Records drawn from a dataset:
-- Opening Marker --

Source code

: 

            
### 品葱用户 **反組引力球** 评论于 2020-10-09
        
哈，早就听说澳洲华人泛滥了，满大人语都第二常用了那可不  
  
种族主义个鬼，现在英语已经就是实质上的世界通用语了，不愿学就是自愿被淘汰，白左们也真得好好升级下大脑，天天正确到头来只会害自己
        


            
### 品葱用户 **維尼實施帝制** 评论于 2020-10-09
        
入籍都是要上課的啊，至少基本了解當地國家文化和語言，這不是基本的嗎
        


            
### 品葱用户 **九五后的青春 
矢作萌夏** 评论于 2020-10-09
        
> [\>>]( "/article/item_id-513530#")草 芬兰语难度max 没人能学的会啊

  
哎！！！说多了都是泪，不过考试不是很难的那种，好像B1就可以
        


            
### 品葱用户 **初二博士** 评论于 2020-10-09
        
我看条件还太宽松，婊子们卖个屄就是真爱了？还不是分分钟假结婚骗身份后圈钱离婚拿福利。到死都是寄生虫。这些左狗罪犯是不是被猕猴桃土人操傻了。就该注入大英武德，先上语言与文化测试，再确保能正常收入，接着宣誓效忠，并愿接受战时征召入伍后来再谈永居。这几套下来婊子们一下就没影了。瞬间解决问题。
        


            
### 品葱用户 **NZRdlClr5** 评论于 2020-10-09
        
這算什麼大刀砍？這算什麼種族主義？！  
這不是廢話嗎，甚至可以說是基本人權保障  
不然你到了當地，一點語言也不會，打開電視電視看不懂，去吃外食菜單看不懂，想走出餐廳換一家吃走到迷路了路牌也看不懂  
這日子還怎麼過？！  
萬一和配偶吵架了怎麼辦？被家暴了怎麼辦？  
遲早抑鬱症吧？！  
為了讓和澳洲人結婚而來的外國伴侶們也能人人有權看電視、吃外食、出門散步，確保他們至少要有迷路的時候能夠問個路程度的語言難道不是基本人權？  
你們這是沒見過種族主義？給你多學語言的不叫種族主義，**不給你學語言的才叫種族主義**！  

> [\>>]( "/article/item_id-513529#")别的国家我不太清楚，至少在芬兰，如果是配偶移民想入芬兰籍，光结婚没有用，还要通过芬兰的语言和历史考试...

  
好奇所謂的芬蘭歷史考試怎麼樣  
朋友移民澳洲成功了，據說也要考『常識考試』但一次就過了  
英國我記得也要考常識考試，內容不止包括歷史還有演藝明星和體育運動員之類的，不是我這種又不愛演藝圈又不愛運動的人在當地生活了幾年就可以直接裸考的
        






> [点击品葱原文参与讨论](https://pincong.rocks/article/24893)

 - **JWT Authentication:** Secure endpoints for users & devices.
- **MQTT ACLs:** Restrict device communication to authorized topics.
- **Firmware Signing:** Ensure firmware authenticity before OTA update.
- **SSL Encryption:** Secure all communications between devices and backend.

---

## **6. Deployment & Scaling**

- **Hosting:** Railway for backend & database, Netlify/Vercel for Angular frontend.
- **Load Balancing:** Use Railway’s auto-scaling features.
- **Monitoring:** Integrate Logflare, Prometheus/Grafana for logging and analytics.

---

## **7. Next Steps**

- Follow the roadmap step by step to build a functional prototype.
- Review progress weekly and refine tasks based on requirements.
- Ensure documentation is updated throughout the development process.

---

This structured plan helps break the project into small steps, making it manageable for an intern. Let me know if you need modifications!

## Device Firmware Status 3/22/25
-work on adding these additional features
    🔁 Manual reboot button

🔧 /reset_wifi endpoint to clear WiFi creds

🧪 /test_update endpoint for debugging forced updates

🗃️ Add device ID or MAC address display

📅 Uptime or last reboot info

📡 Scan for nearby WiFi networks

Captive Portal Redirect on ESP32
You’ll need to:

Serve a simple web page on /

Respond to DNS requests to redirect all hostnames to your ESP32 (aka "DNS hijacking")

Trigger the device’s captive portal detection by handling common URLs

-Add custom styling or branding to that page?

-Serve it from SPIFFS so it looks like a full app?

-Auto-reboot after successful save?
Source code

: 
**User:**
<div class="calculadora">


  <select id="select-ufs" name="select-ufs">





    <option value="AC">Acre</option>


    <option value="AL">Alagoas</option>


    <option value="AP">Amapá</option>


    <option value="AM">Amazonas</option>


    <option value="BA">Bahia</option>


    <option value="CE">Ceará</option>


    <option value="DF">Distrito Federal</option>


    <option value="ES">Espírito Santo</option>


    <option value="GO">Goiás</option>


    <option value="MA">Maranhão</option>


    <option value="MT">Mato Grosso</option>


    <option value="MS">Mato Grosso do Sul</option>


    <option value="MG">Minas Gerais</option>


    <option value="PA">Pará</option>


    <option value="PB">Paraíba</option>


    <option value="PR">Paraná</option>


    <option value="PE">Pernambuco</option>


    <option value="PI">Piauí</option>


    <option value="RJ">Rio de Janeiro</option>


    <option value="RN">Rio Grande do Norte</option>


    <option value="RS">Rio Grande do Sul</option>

-- Closing Marker --

What to do: Please show the lines in the entries above that hold the string "Railway".

Result for this task:
- **Hosting:** Railway for backend & database, Netlify/Vercel for Angular frontend.
- **Load Balancing:** Use Railway’s auto-scaling features.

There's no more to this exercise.